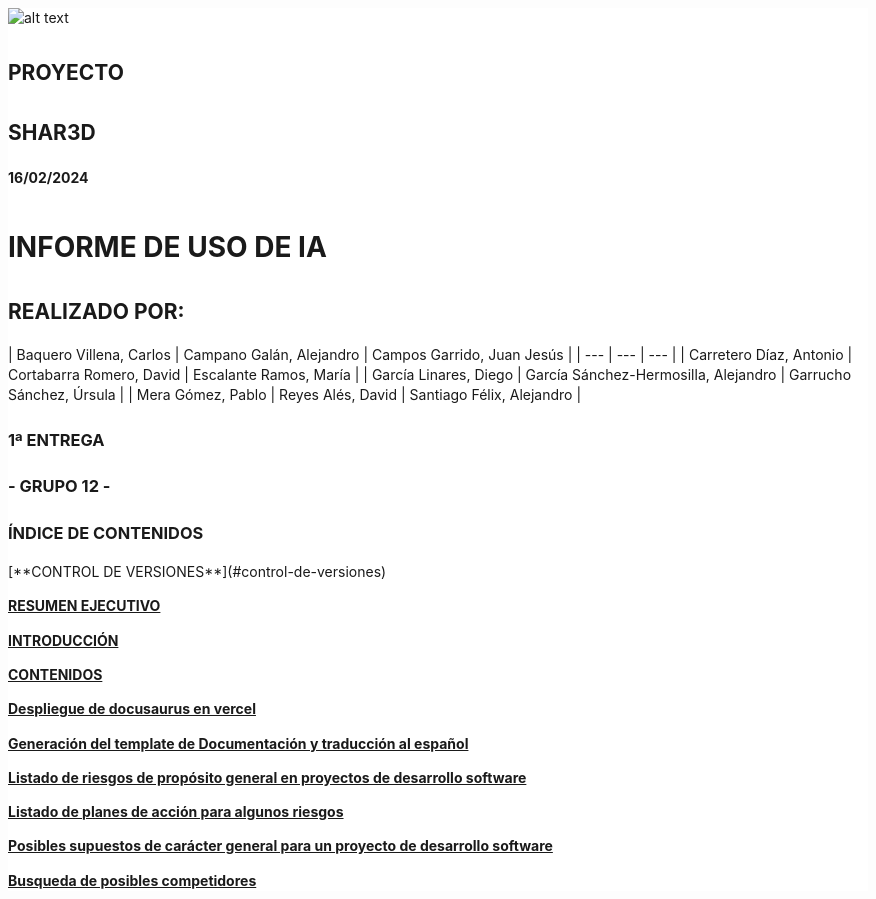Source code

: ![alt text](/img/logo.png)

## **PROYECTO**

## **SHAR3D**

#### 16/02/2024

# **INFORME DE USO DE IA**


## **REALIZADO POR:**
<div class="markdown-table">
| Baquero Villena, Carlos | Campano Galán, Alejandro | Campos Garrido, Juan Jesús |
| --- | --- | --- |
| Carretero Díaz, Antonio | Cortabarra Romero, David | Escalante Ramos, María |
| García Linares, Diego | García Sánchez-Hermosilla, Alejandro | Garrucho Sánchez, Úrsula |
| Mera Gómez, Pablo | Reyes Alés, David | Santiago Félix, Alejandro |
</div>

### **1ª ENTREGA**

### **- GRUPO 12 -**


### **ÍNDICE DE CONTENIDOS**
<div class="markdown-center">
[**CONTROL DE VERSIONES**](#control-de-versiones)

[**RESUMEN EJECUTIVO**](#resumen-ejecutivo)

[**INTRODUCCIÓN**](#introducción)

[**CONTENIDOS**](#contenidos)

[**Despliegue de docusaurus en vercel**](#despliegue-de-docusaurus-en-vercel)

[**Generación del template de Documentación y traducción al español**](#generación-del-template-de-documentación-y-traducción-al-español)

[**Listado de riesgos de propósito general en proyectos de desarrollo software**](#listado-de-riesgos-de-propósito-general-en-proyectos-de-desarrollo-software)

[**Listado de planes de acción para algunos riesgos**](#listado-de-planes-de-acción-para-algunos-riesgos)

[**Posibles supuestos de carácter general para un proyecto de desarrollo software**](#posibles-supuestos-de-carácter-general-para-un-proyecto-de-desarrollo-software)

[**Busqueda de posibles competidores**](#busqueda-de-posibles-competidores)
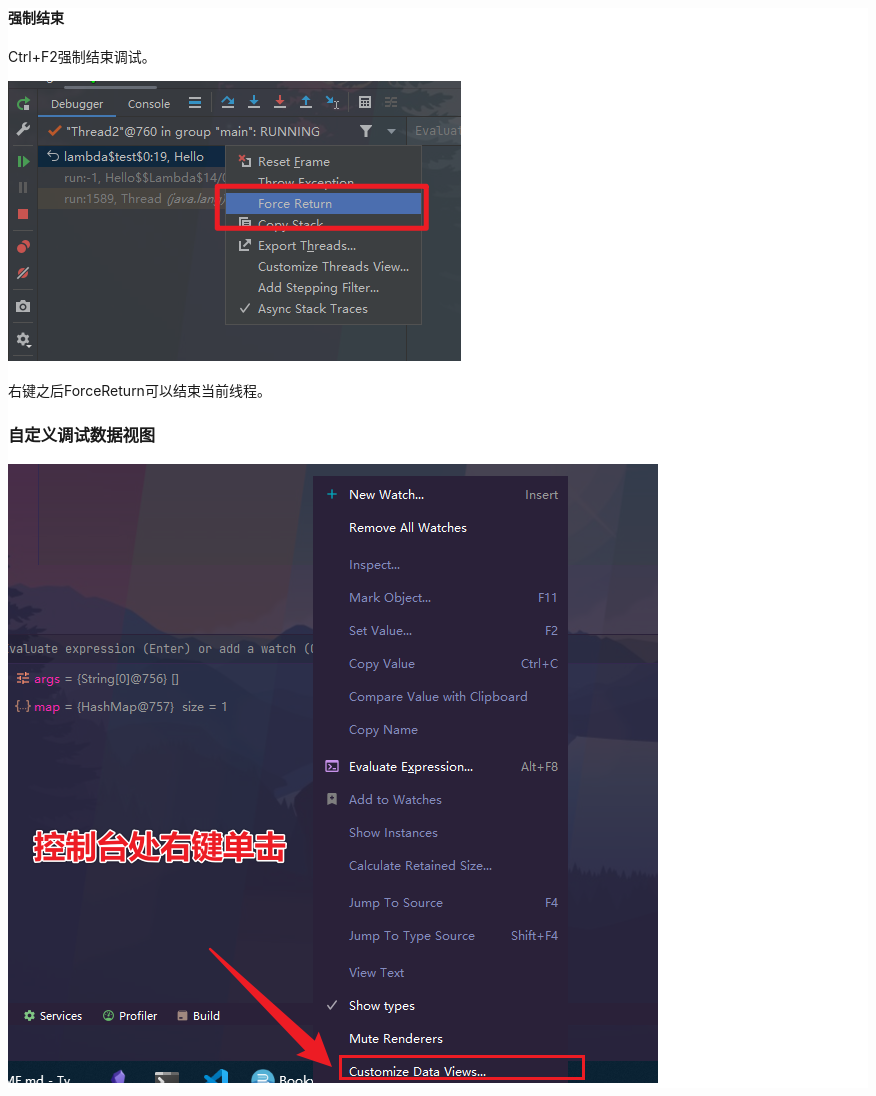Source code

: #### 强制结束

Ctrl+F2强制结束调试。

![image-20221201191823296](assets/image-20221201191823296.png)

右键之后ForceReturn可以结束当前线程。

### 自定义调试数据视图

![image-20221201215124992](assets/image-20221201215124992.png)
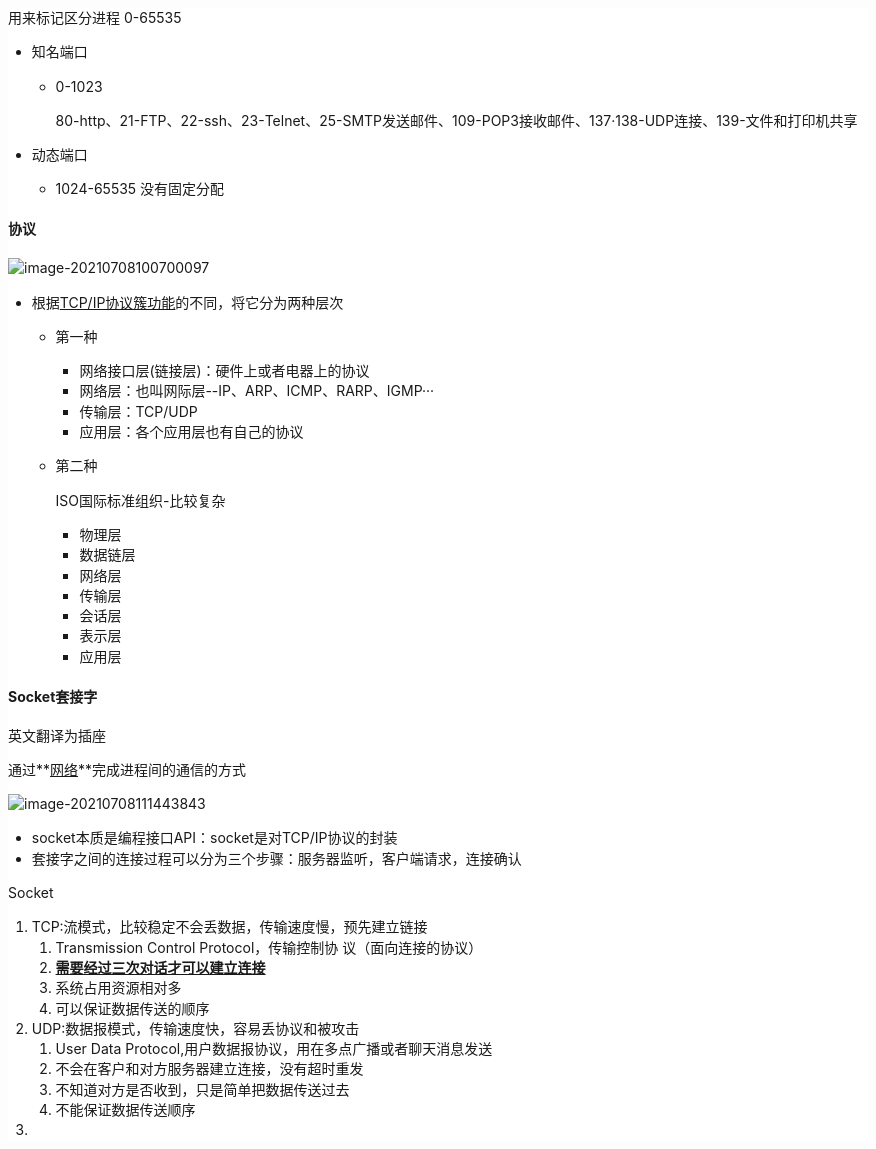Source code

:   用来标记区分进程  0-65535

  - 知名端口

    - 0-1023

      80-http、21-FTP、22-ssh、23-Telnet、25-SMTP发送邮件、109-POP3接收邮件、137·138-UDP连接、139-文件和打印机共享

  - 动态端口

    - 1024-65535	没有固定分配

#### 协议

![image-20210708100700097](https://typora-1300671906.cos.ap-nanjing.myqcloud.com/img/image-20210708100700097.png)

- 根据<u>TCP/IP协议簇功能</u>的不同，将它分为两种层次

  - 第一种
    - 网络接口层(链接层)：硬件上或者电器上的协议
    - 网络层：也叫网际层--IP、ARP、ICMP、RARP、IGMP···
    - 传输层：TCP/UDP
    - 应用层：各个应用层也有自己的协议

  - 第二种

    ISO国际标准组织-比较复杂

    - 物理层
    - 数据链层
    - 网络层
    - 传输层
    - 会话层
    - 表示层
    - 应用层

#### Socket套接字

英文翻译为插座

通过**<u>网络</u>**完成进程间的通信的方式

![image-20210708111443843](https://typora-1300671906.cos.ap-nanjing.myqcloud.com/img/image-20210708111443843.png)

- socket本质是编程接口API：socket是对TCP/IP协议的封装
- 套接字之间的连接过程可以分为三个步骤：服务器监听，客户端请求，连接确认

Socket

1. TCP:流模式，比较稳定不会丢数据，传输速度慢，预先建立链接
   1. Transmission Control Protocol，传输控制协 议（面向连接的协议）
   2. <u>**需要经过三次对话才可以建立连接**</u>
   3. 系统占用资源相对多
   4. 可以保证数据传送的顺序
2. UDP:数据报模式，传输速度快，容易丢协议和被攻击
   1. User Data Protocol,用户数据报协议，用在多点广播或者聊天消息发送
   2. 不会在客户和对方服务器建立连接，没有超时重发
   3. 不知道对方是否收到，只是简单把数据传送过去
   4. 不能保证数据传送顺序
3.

Work task:
Excluding all images, transcribe the material word for word.

Answer:
Source code

: ![alt text](/img/logo.png)

## **PROYECTO**

## **SHAR3D**

#### 16/02/2024

# **INFORME DE USO DE IA**


## **REALIZADO POR:**
<div class="markdown-table">
| Baquero Villena, Carlos | Campano Galán, Alejandro | Campos Garrido, Juan Jesús |
| --- | --- | --- |
| Carretero Díaz, Antonio | Cortabarra Romero, David | Escalante Ramos, María |
| García Linares, Diego | García Sánchez-Hermosilla, Alejandro | Garrucho Sánchez, Úrsula |
| Mera Gómez, Pablo | Reyes Alés, David | Santiago Félix, Alejandro |
</div>

### **1ª ENTREGA**

### **- GRUPO 12 -**


### **ÍNDICE DE CONTENIDOS**
<div class="markdown-center">
[**CONTROL DE VERSIONES**](#control-de-versiones)

[**RESUMEN EJECUTIVO**](#resumen-ejecutivo)

[**INTRODUCCIÓN**](#introducción)

[**CONTENIDOS**](#contenidos)

[**Despliegue de docusaurus en vercel**](#despliegue-de-docusaurus-en-vercel)

[**Generación del template de Documentación y traducción al español**](#generación-del-template-de-documentación-y-traducción-al-español)

[**Listado de riesgos de propósito general en proyectos de desarrollo software**](#listado-de-riesgos-de-propósito-general-en-proyectos-de-desarrollo-software)

[**Listado de planes de acción para algunos riesgos**](#listado-de-planes-de-acción-para-algunos-riesgos)

[**Posibles supuestos de carácter general para un proyecto de desarrollo software**](#posibles-supuestos-de-carácter-general-para-un-proyecto-de-desarrollo-software)

[**Busqueda de posibles competidores**](#busqueda-de-posibles-competidores)
Source code

: #### 强制结束

Ctrl+F2强制结束调试。

![image-20221201191823296](assets/image-20221201191823296.png)

右键之后ForceReturn可以结束当前线程。

### 自定义调试数据视图

![image-20221201215124992](assets/image-20221201215124992.png)
Source code

:   用来标记区分进程  0-65535

  - 知名端口

    - 0-1023

      80-http、21-FTP、22-ssh、23-Telnet、25-SMTP发送邮件、109-POP3接收邮件、137·138-UDP连接、139-文件和打印机共享

  - 动态端口

    - 1024-65535	没有固定分配

#### 协议

![image-20210708100700097](https://typora-1300671906.cos.ap-nanjing.myqcloud.com/img/image-20210708100700097.png)

- 根据<u>TCP/IP协议簇功能</u>的不同，将它分为两种层次

  - 第一种
    - 网络接口层(链接层)：硬件上或者电器上的协议
    - 网络层：也叫网际层--IP、ARP、ICMP、RARP、IGMP···
    - 传输层：TCP/UDP
    - 应用层：各个应用层也有自己的协议

  - 第二种

    ISO国际标准组织-比较复杂

    - 物理层
    - 数据链层
    - 网络层
    - 传输层
    - 会话层
    - 表示层
    - 应用层

#### Socket套接字

英文翻译为插座

通过**<u>网络</u>**完成进程间的通信的方式

![image-20210708111443843](https://typora-1300671906.cos.ap-nanjing.myqcloud.com/img/image-20210708111443843.png)

- socket本质是编程接口API：socket是对TCP/IP协议的封装
- 套接字之间的连接过程可以分为三个步骤：服务器监听，客户端请求，连接确认

Socket

1. TCP:流模式，比较稳定不会丢数据，传输速度慢，预先建立链接
   1. Transmission Control Protocol，传输控制协 议（面向连接的协议）
   2. <u>**需要经过三次对话才可以建立连接**</u>
   3. 系统占用资源相对多
   4. 可以保证数据传送的顺序
2. UDP:数据报模式，传输速度快，容易丢协议和被攻击
   1. User Data Protocol,用户数据报协议，用在多点广播或者聊天消息发送
   2. 不会在客户和对方服务器建立连接，没有超时重发
   3. 不知道对方是否收到，只是简单把数据传送过去
   4. 不能保证数据传送顺序
3.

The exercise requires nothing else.